Scrutinize Your 79 Claims — Before Your Contractor Does
Thanks to abusive practices of some providers who used modifier 79 to bypass surgical bundling rules, the Office of Inspector General (OIG) “has asked all contractors to look at codes with modifier 79,” Pisani says.
Loophole: Although CMS established pre-payment edits to detect when providers unbundle services from the global surgical package, services billed with modifier 79 were excluded from those pre-payment edits. That’s why CMS has instructed contractors to “strengthen program safeguards” against fraudulent 79 claims.
“Be aware if you’re using modifier 79 that you’re using it appropriately, and your records reflect the documentation,” Pisani notes.
Resource: To read the CMS instruction on modifier 79 scrutiny, go here.
Distinguish Other Global Period Modifiers: Unrelated conditions aren’t the only reason your surgeon might perform a separate procedure during a global surgical period.
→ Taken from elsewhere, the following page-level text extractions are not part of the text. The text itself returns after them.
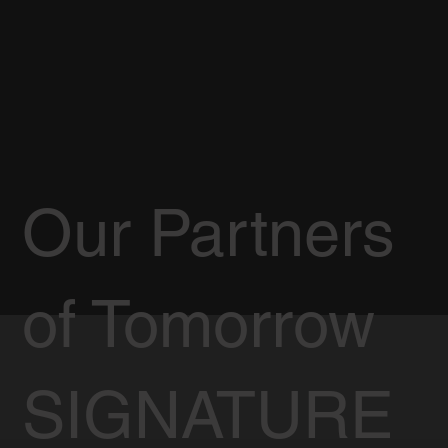
Our Partners
of Tomorrow
SIGNATURE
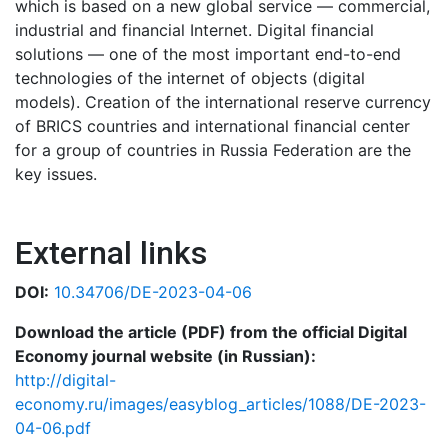
which is based on a new global service — commercial,
industrial and financial Internet. Digital financial
solutions — one of the most important end-to-end
technologies of the internet of objects (digital
models). Creation of the international reserve currency
of BRICS countries and international financial center
for a group of countries in Russia Federation are the
key issues.
External links
DOI:
10.34706/DE-2023-04-06
Download the article (PDF) from the official Digital
Economy journal website (in Russian):
http://digital-
economy.ru/images/easyblog_articles/1088/DE-2023-
04-06.pdf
If the second procedure is not unrelated to the initial surgery, you’ll have to turn to modifiers other than 79.
• Identify planned or staged: Call on modifier 58 (Staged or related procedure or service by the same physician during the postoperative period) when the surgeon performs a secondary surgery during the post-op period of another surgery and the subsequent procedure was planned or staged, Pisani notes.
• Distinguish related but not planned: Modifier 78 (Unplanned return to the operating room by the same physician following initial procedure for a related procedure during the postop period) applies to the service when the physician has to unexpectedly return the patientto the operating room (OR) for a related procedure during the postoperative period, Pisani says.
Remember OR restriction: Medicare will only pay for treating a complication during the surgical global period if treatment requires a return to the operating room. Modifiers 58 and 78 do not apply if the Medicare beneficiary does not return to the OR.